[Work to be completed] In the mailing-list message about OS-templating below, what watermark is proposed for measuring the success of OS-templating?

─── Document extract ───

Keith Whitwell wrote:
>
> Eric Anholt wrote:
> >
> > On Mon, 2002-05-13 at 16:59, Jens Owen wrote:
> > > Eric,
> > >
> > > The watermark I would apply for measuring the success of OS-templating
> > > is device indepedence. If all device specific code can go into the
> > > shared/drm/kernel directory and only device independent code is found in
> > > the OS specific directories <os>/drm/kernel then this will be a huge
> > > step forward for the DRI. It's likely you'll end up with some OS
> > > specific #ifdef's in the shared directory, but if you can completely
> > > remove these ifdef's while supporting three or more OS's then we can be
> > > confident we have a great template interface, and you can focus more of
> > > your efforts on keeping up to date with general DRM functionality and
> > > less on each device specific implementation.
> >
> > The device-specific stuff (*_state.c, dma, cp, cce, etc) is almost
> > completely independent of OS.
"almost" is good--"completely" is best. Getting it "almost" independent
tells me an OS specific maintainer still needs to get involved--however
the work load on that maintainer is lighter. Reaching the point of
"completely" independent enables new enhancements and drivers to be
brought on line for all OS's simultaneously--only requiring the OS
maintainer to get involved if a driver is not working correctly on their
specific OS. I realize I am encourage work on the wrong side of the
80/20 rule: 80% of the functionality takes 20% of the time and the
other 20% of the functionality takes 80% of the time. However, the
extra time put into completing this abstraction, will enable the open
source development cycle to take over and yield much better parallel
testing and development.

─── Raw records ───

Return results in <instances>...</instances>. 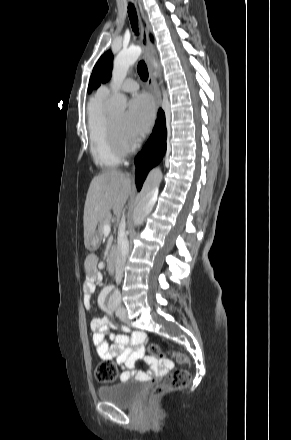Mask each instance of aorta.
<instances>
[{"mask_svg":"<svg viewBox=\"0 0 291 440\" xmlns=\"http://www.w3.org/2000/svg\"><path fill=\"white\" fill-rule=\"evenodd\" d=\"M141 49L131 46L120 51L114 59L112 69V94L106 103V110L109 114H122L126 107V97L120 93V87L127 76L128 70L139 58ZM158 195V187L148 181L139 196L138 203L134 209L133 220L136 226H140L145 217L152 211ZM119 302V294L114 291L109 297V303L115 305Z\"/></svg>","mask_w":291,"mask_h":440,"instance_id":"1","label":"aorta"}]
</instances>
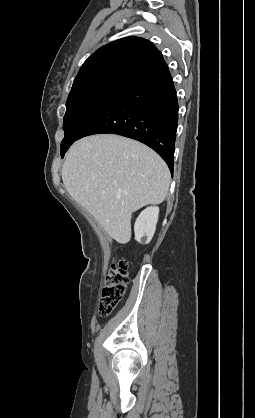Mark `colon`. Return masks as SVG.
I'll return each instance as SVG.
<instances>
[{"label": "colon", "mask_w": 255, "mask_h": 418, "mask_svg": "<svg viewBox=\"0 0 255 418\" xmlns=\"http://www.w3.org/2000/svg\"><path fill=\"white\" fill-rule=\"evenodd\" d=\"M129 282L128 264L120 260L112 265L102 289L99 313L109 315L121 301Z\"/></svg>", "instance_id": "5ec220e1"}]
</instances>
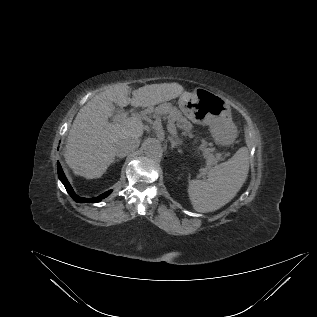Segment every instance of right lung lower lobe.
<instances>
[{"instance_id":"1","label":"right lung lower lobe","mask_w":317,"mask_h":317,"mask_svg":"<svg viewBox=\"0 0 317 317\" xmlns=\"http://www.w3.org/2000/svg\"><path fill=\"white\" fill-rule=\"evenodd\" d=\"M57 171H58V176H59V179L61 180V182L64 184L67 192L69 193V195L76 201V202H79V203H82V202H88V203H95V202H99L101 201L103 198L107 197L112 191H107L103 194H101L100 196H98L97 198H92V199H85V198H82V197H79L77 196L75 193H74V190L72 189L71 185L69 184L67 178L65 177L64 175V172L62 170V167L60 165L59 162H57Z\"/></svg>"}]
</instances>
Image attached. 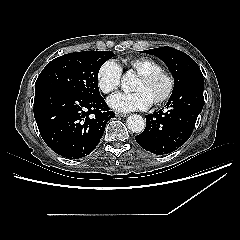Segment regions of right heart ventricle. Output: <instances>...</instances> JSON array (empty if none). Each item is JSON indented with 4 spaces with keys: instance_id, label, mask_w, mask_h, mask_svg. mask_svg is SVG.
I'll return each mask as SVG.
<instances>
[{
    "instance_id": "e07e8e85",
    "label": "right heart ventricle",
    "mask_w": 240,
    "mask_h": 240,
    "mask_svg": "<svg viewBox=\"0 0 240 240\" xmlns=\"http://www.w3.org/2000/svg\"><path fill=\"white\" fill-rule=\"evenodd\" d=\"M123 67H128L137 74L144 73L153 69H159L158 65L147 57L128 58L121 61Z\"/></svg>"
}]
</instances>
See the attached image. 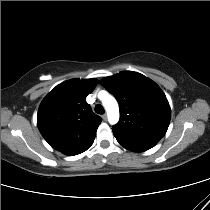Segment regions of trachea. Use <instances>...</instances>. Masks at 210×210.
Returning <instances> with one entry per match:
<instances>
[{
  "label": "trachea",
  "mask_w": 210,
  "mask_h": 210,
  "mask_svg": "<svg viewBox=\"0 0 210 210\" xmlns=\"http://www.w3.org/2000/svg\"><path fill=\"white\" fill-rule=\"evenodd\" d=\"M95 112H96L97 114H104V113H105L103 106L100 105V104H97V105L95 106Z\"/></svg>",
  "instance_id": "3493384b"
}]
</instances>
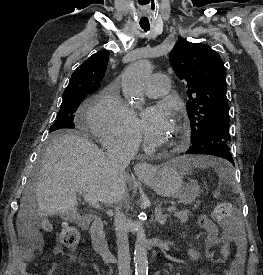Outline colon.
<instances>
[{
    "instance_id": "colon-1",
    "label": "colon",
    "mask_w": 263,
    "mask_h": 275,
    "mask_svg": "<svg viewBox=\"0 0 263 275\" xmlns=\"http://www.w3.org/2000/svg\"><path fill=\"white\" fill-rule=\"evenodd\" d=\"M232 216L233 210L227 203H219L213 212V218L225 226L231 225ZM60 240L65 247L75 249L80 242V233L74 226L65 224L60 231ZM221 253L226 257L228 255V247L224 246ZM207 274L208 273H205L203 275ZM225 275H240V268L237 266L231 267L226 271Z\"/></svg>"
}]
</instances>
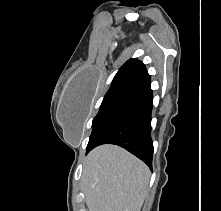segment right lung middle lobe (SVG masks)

───

[Solution for this exercise] Device independence.